*** Document excerpt Section Begins ***

City Analytics Exchange

I mentioned that another important part of my learning process was being connected to the larger data community online, and this perspective was one of the primary motivations behind my City Analytics Exchange initiative.

As a member of the City of Boston Analytics Team, I didn’t just want to learn from my fellow Boston teammates - I also wanted to learn from data analytics practitioners in other city governments. Fortunately I was not alone, and other teammates also wanted to cultivate a network of city analytics professionals! We started by reaching out to former teammates who had moved on to work for other cities, who could then reach out to their new teammates. We also started with a couple of motivating topics - specific tools that we all used or initiatives we were all trying to work on (e.g. knack, open data portals).

I created a free Slack workspace so we had a shared space to communicate, and scheduled time to (remotely) meetup with a loose agenda. We had a goal of meeting roughly once a quarter, and adding 1 new city each time we met. With an existing communication and meeting structure, it was much easier to add new folks each time we talked to other city data teams for some unrelated project - and surprise, suprise, other city analytics folks also wanted to talk to professionals doing the same kind of civic tech work! We got to share our accomplishments, work through problems, and generally collaborate, commiserate, and cross-pollinate in a casual environment of individual contributors doing hands-on-keyboard work.

I’m happy to say that the City Analytics Exchange is still going strong, and other members have stepped up to help facilitate the community moving forward. I hope that it continues to grow and be a resource for city data workers. If you are on a city analytics team and want to join, you can reach out to Amy Hood or Sam Firke.

The process of process improvement

Early in 2023 the Analytics Team collectively took the “Advanced Innovation Training” with Brian Elms from Change Agents Training. We learned about techniques like process mapping & identifying waste, standard work and systems of work, batching vs flow, nudging, and how to calculate the value of innovations/improvements. We teamed up and developed some innovations that we could implement for the Analytics Team (although… most of these never actually happened). Many of the techniques seemed simple or obvious, but I think in large part the specific techniques or toy improvement projects were only the delivery mechanism: the real value was in initiating and enabling a culture shift so individual contributors (rather than managers) could feel empowered to make small (or large) changes to how the team got things done (a.k.a improving processes)… and then have a framework for proposing/communicating these innovations to both teammates and leadership.

In the 2nd half of 2023 two dedicated process improvement coaches (Kayleigh and Nolan) joined the Analytics Team and started to build out training for Boston city workers, and my understanding of the practice was able to advance even further through conversations with them.

*** Document excerpt Section Ends ***

Task 1: In the City Analytics Exchange post, how often did the group aim to meet?
Task 2: For each statement, say whether it agrees with the City Analytics Exchange post, answering yes or no and quoting the words that decide it. (a) The Slack workspace for the group cost nothing. (b) Most of the innovations the team developed in the training were put into practice. (c) The two process improvement coaches joined the Analytics Team in the first half of 2023.
Task 3: Pick up the City Analytics Exchange post after its final sentence and keep writing.
The items have nothing to do with this.

*** Dataset excerpts Section Begins ***

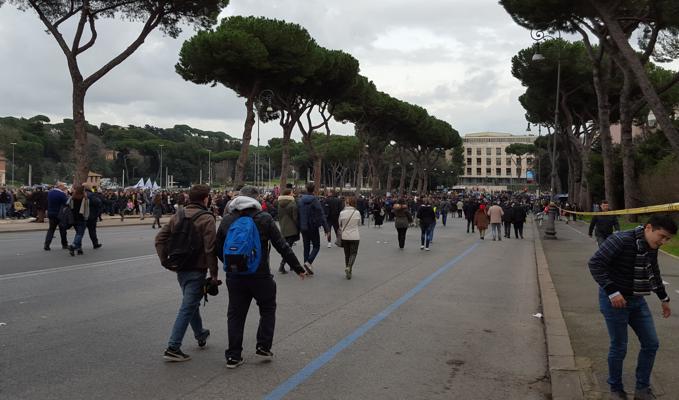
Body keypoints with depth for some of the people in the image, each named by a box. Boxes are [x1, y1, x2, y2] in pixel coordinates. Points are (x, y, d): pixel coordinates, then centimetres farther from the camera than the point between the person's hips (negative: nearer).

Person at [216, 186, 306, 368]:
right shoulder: (264, 218, -9)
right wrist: (298, 268, 0)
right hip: (260, 275, -3)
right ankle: (263, 347, 14)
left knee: (235, 314, 12)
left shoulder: (227, 220, 3)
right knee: (267, 309, 18)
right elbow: (282, 246, -8)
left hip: (234, 276, 3)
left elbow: (218, 249, 10)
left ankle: (233, 356, 13)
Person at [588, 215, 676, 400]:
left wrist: (664, 299, 28)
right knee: (619, 347, 2)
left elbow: (654, 273, 20)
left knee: (651, 344, 10)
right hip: (614, 301, -8)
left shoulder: (652, 248, 2)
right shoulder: (621, 240, -24)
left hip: (637, 301, 8)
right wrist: (612, 292, -30)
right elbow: (595, 263, -26)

*** Dataset excerpts Section Ends ***

Response area 1: Roughly once a quarter.

Response area 2:
(a) Yes: "I created a free Slack workspace"
(b) No: "most of these never actually happened"
(c) No: "In the 2nd half of 2023 two dedicated process improvement coaches (Kayleigh and Nolan) joined the Analytics Team"

Response area 3:
The primary reason I wanted to highlight this training and what I learned from it, though, is that you could argue that the dbt migration project I kicked off in year 2 was just one very long process improvement project. I was an individual contributor, not a manager, but I was still able to propose and implement an improvement that would substantially change how the team worked with the data warehouse. I had essentially spent a year constructing an internal process map of how the data warehouse functioned, and I could identify many instances of how implementing dbt would reduce waste in that process. I could use the tools and techniques I learned in the Innovation Training course to communicate the value of spending time implementing dbt to leadership and others who weren’t familiar with the daily work and processes the data engineers and analysts followed.

What a perfect segue into…

The second year (aka the year of doing)

My desk/cubicle at City Hall, with my knitted snowman next to our "data engineering library"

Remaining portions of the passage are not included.